Local communities’ attempts to facilitate integration are ultimately dependent on trust and functioning relations between public agencies and migrants. In their absence, welfare agencies, employment offices, housing, taxation, and other authorities will not be able to disseminate correct information, their motives will not be trusted, and they will not be able to broker functioning collaboration with relevant and trusted civil society associations.
Visiting six Swedish municipalities as a researcher in the Swedish section of the Whole-COMM project, I had the mixed blessing of seeing these problems first hand. What is more, I saw how they were exacerbated – and sometimes immediately caused by – issues and events that had become salient during the Swedish electoral campaign. As such, the timing of the fieldwork allowed me to make some reflections on the indirect impact of national-level politics on opportunities and challenges for integration in local communities.
In this entry, I will briefly expand on how the campaign highlighted and exacerbated existing tendencies toward polarization between migrants and natives. This issue will be followed by a second entry focusing on the Swedish election, in which I will consider how these problems translated into the experiences of public agencies (including researchers), and what the chances are to improve the situation.
A polarizing election
The Swedish elections, held on September 11, signalled a sea change in Swedish politics. It marked a new point in the deterioration of migrant-native relations and it appeared to consolidate nationality and citizenship as central elements of the Swedish cleavage structure. Following the examples set by neighbouring Denmark and Norway, the national winning coalition combined conservative and right wing liberal parties with the ethnonationalist, social conservative Sweden Democrats. In the lead-up to the elections, the new conservative coalition pushed for more restrictive immigration policies, demands-based and less inclusive welfare policies for migrants, and a number of targeted social interventions in migrant-dense neighbourhoods. Against them stood a fragmented centre-left opposition, whose only point of convergence was its common opposition to the most striking elements of the conservative coalition’s migration and integration policies. Even the Social Democrats, however, supported many of the same calls for restrictions on immigration and migrants’ access to public welfare. In an electoral campaign that otherwise centred on an alleged explosion of gang violence, most parties subscribed to a racialized linkage between criminality, migration, and integration.

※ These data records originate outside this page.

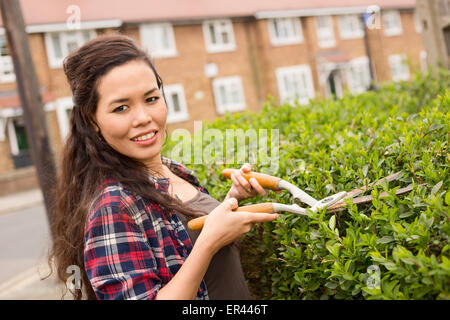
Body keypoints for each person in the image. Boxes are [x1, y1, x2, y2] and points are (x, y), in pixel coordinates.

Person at [48, 34, 279, 300]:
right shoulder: (113, 205)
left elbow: (192, 245)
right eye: (121, 108)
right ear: (92, 120)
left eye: (151, 99)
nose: (144, 118)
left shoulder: (175, 171)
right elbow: (202, 247)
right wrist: (208, 243)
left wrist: (230, 202)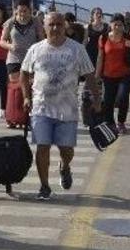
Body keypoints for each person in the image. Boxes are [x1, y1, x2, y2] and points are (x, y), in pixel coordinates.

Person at [20, 12, 100, 200]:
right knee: (42, 146)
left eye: (58, 24)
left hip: (67, 109)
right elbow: (24, 73)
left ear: (65, 27)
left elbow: (89, 75)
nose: (55, 28)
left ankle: (65, 166)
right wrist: (25, 97)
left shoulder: (77, 49)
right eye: (51, 25)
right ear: (44, 28)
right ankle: (44, 186)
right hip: (41, 107)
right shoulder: (35, 49)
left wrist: (96, 100)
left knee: (66, 149)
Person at [95, 13, 130, 132]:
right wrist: (97, 75)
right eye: (115, 24)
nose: (117, 27)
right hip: (108, 75)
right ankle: (110, 123)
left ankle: (121, 122)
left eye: (120, 25)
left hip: (125, 74)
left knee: (123, 97)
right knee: (108, 100)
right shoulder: (104, 38)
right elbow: (100, 57)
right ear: (111, 25)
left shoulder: (127, 38)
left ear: (123, 26)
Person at [0, 0, 44, 81]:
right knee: (16, 86)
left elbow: (41, 39)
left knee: (29, 87)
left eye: (25, 11)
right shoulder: (10, 23)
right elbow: (2, 41)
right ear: (16, 10)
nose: (22, 14)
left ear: (30, 10)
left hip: (31, 58)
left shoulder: (36, 22)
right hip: (14, 58)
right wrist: (10, 46)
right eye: (20, 11)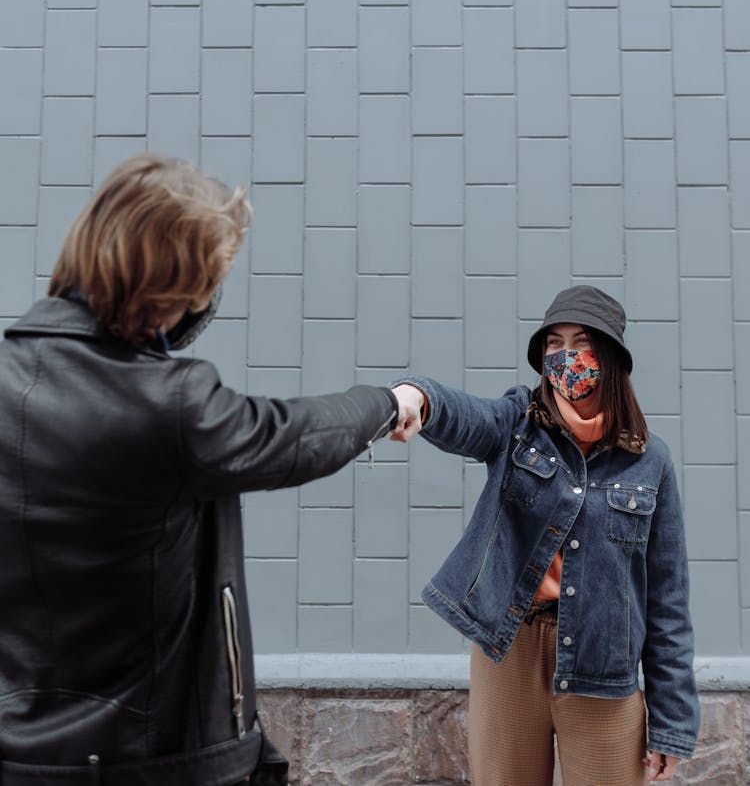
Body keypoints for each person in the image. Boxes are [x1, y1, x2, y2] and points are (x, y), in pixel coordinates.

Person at [0, 153, 419, 786]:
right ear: (176, 288)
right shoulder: (171, 404)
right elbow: (294, 435)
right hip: (147, 757)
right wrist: (391, 402)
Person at [392, 285, 700, 786]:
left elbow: (667, 599)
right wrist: (418, 397)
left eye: (581, 342)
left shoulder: (651, 461)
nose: (566, 356)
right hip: (511, 651)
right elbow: (468, 417)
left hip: (605, 666)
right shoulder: (517, 423)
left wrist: (672, 723)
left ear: (611, 358)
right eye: (554, 344)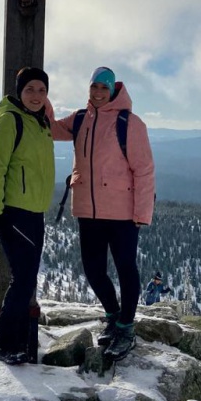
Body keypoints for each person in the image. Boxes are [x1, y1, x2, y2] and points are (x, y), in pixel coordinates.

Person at [48, 67, 155, 361]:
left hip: (123, 214)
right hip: (89, 210)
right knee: (93, 269)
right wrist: (41, 98)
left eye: (103, 88)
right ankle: (113, 314)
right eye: (94, 87)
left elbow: (144, 171)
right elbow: (53, 129)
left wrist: (142, 214)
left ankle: (127, 327)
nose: (97, 93)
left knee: (125, 269)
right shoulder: (81, 118)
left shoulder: (130, 123)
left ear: (113, 90)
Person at [0, 67, 55, 365]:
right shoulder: (10, 120)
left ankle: (16, 341)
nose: (36, 96)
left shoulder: (39, 122)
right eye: (30, 90)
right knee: (24, 279)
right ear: (19, 92)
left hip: (35, 212)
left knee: (27, 277)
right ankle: (8, 344)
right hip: (15, 212)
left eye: (41, 90)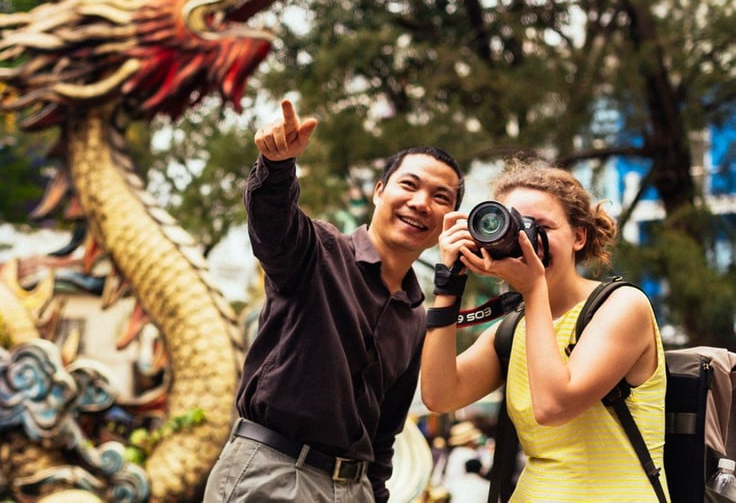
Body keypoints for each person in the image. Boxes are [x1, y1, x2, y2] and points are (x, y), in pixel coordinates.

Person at [203, 99, 465, 503]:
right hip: (273, 472)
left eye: (440, 197)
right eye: (409, 185)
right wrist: (276, 167)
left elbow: (383, 435)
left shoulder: (416, 317)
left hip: (354, 489)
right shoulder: (318, 251)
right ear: (379, 192)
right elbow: (273, 223)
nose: (420, 203)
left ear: (448, 218)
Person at [420, 158, 669, 501]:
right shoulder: (513, 329)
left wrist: (534, 289)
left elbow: (553, 406)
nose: (526, 240)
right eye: (514, 228)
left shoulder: (622, 306)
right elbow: (439, 395)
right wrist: (448, 285)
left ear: (579, 236)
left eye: (541, 227)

Signs of polarization were also visible outside of the mainstream, national parties. All through 2022, the Danish–Swedish nationalist Rasmus Paludan repeatedly burned Qurans in public places as part of a one-man electoral campaign. In April, a series of such events led to escalating confrontations between counter-protesters and the police. To date, the riotous protests have resulted in multiple prison sentences, including at least two forced deportations of foreign citizens. The campaign also resulted in a loud debate between Muslim associations, migrant groups, and others regarding the police authority’s decision to grant Paludan the right to assembly. While Paludan and his one-man party Stram Kurs only received 156 individual votes, the campaign itself was impactful on Swedish public debate, and it appears to have affected many Swedish Muslims’ perceptions of the Swedish police and political system overall.

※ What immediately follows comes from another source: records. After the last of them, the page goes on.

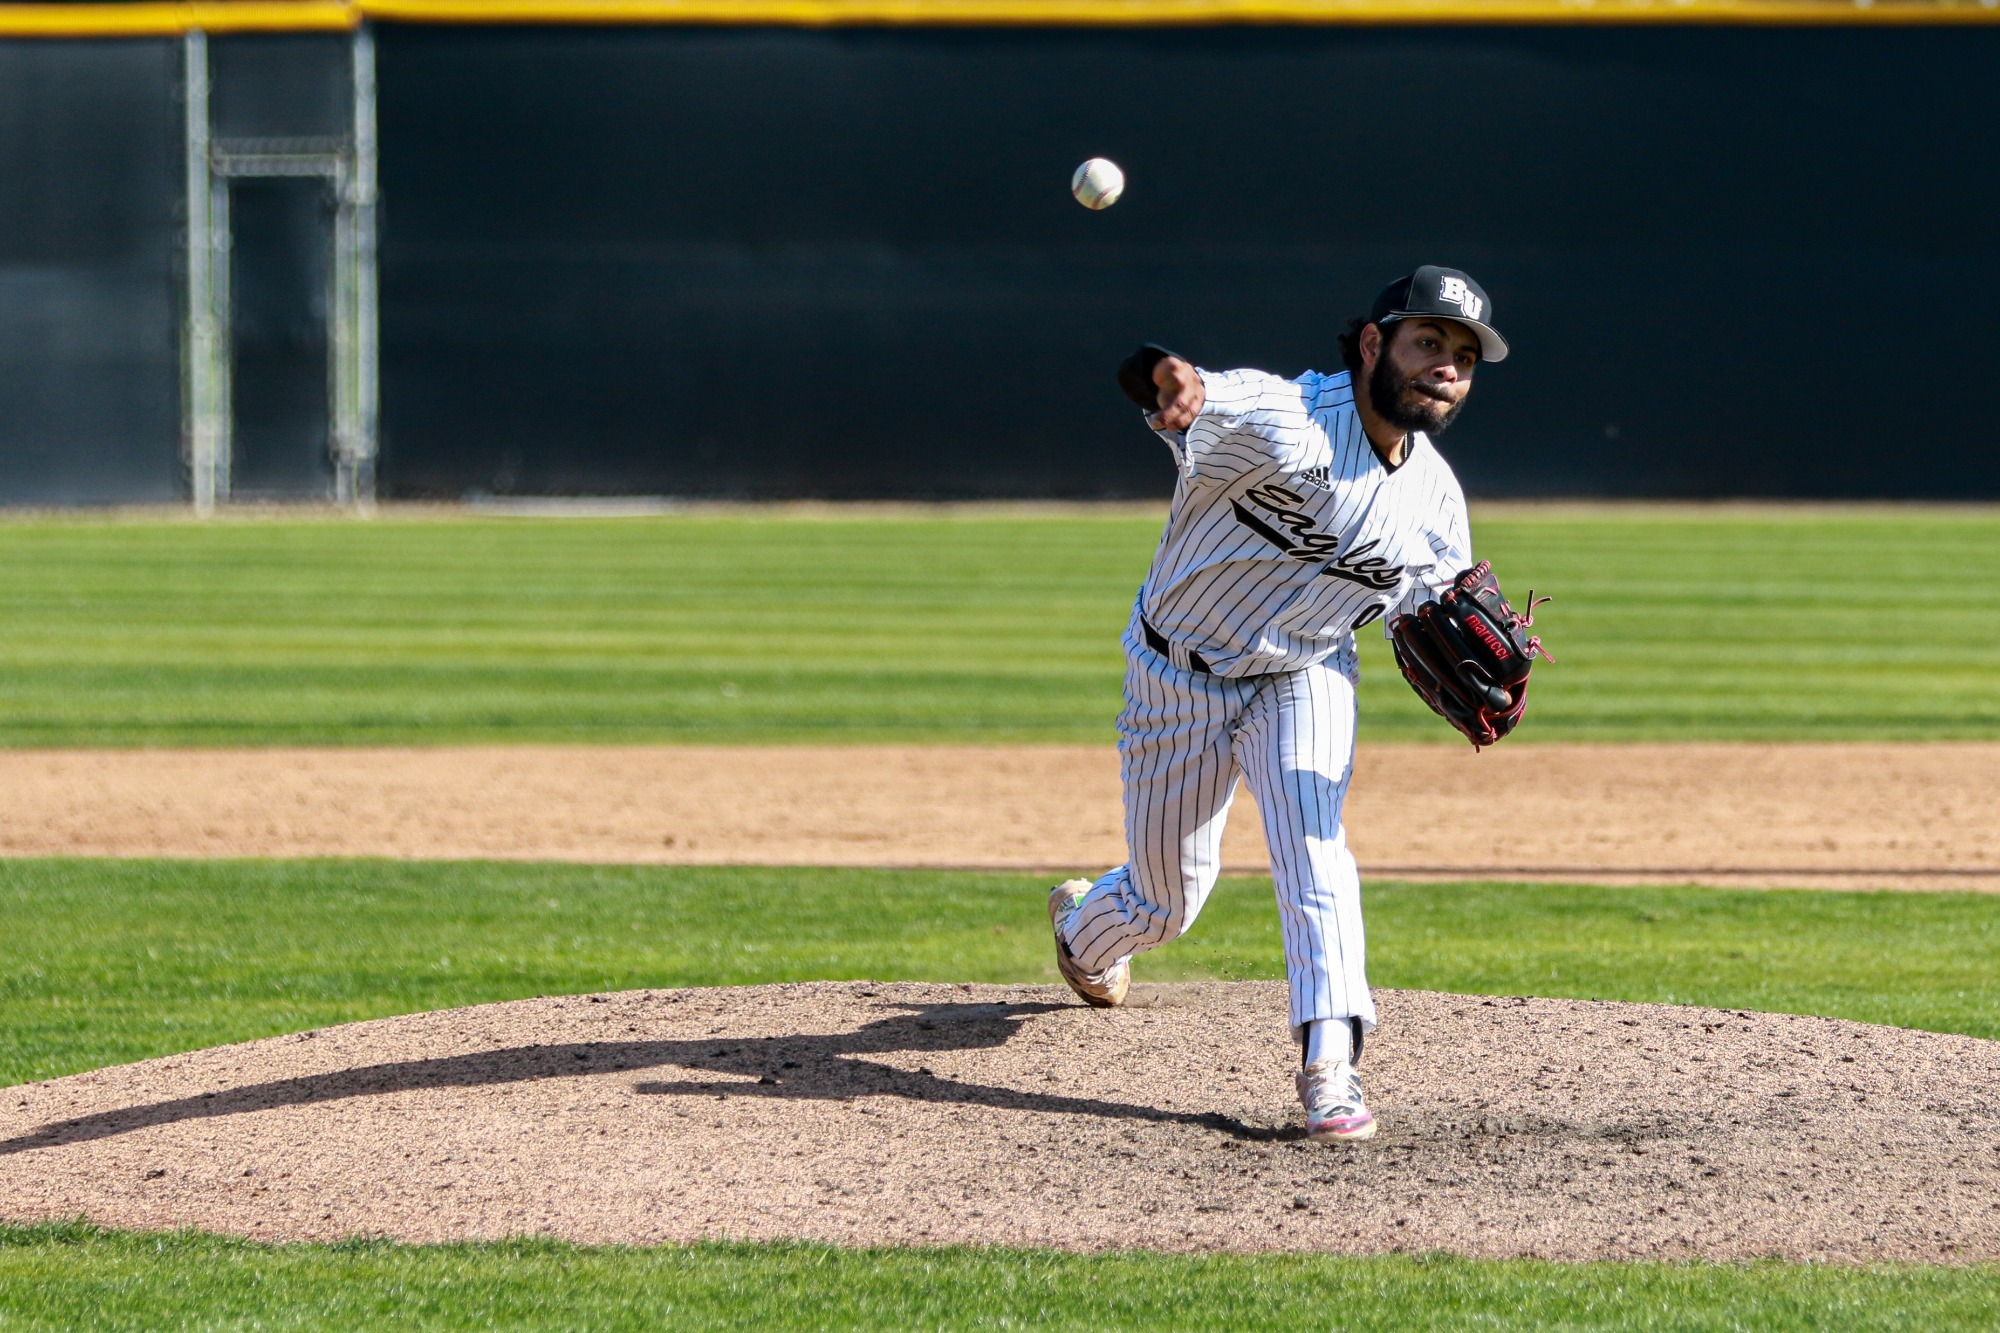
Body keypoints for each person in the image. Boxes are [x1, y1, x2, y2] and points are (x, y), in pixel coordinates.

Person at [1047, 266, 1509, 1142]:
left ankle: (1330, 1065)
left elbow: (1436, 611)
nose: (1445, 366)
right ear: (1373, 344)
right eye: (1426, 343)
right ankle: (1081, 932)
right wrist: (1168, 380)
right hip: (1174, 675)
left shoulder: (1436, 504)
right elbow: (1164, 379)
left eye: (1462, 355)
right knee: (1165, 902)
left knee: (1313, 842)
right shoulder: (1280, 419)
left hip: (1304, 673)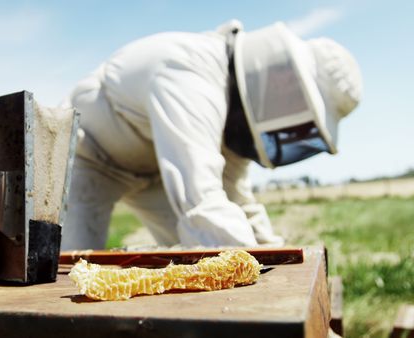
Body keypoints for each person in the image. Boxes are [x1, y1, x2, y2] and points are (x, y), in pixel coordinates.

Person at [60, 20, 362, 250]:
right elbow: (201, 201)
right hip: (88, 159)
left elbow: (237, 198)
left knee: (194, 265)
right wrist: (259, 288)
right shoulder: (190, 72)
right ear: (283, 78)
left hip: (157, 173)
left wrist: (276, 255)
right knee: (68, 272)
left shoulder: (237, 114)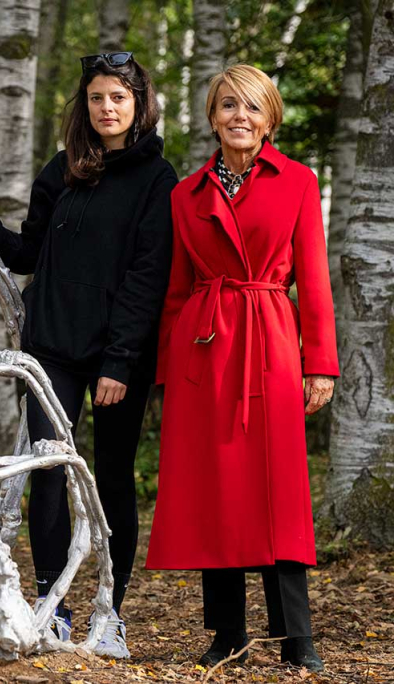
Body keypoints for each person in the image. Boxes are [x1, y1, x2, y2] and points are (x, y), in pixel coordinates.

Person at [0, 53, 177, 658]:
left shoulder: (158, 181)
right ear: (84, 105)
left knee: (112, 479)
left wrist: (119, 362)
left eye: (118, 97)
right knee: (48, 471)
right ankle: (52, 605)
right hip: (53, 349)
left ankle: (109, 614)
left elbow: (149, 277)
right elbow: (29, 250)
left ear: (139, 104)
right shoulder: (63, 170)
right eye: (96, 98)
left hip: (119, 358)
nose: (107, 108)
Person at [146, 65, 338, 672]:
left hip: (273, 340)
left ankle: (295, 637)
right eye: (228, 106)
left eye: (252, 108)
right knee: (218, 490)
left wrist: (321, 365)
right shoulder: (186, 194)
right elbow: (175, 291)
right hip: (206, 348)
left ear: (270, 118)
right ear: (212, 115)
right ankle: (227, 633)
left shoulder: (299, 183)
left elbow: (313, 279)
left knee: (281, 489)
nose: (240, 118)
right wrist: (167, 371)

Responding to the wider political developments, the newly founded Nyans party attempted to mobilize voters in opposition to Islamophobia and racism. During their electoral campaign, one of the party’s central demands was an investigation into the municipalities’ implementation of the social services act. This demand grew out of a widely disseminated conspiracy theory, which states that Swedish municipalities are using the social services act to systematically apprehend Muslim children. While widely rejected as false, this idea has been gaining a foothold in many communities. Before Nyans, however, no organized and widely visible political actor had given it public support. Mobilizing primarily in areas with large migrant populations, the party managed to gain municipal mandates in Landskrona and the Stockholm suburb of Botkyrka.

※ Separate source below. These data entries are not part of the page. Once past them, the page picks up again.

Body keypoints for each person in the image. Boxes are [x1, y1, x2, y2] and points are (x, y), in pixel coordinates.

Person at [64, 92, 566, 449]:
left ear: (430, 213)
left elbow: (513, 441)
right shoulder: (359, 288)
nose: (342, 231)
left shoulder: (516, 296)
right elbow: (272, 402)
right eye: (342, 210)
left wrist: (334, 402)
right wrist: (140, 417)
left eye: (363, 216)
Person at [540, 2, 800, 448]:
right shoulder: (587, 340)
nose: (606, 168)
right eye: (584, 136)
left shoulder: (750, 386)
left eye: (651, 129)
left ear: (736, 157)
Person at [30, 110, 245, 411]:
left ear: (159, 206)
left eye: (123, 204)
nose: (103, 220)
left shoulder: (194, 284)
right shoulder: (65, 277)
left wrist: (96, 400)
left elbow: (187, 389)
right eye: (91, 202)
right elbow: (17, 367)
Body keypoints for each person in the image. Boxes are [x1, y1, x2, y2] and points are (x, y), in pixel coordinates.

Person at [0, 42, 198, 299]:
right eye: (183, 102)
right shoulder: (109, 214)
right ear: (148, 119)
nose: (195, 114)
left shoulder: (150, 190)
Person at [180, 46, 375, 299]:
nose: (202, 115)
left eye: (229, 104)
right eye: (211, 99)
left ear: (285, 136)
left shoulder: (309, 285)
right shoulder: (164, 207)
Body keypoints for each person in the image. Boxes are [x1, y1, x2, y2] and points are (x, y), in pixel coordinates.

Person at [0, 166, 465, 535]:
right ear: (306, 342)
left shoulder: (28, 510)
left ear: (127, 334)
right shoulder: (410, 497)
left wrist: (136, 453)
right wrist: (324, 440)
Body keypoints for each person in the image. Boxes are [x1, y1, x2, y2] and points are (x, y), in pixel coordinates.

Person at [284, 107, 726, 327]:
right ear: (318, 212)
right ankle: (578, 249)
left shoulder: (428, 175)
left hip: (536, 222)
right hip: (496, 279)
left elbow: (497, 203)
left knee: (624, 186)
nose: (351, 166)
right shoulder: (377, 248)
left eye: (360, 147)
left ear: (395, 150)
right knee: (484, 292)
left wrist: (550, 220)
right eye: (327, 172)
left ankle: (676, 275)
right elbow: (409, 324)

The events around the recent elections reveal the growing polarization and deterioration of relations between (some) migrant groups and the Swedish native population. In the past, open opposition to migration, to integration, and even to particular migrant groups tended to be fringe phenomena, limited to the political mobilization of far right organizations and the Sweden Democrats. Likewise, the mistrust and disinformation that has always circulated among parts of the migrant population used to be limited to private and closed settings, lacking political channeling and legitimation. As such, what we are seeing now risks exacerbating problems that already exist, while also creating new problems for the future.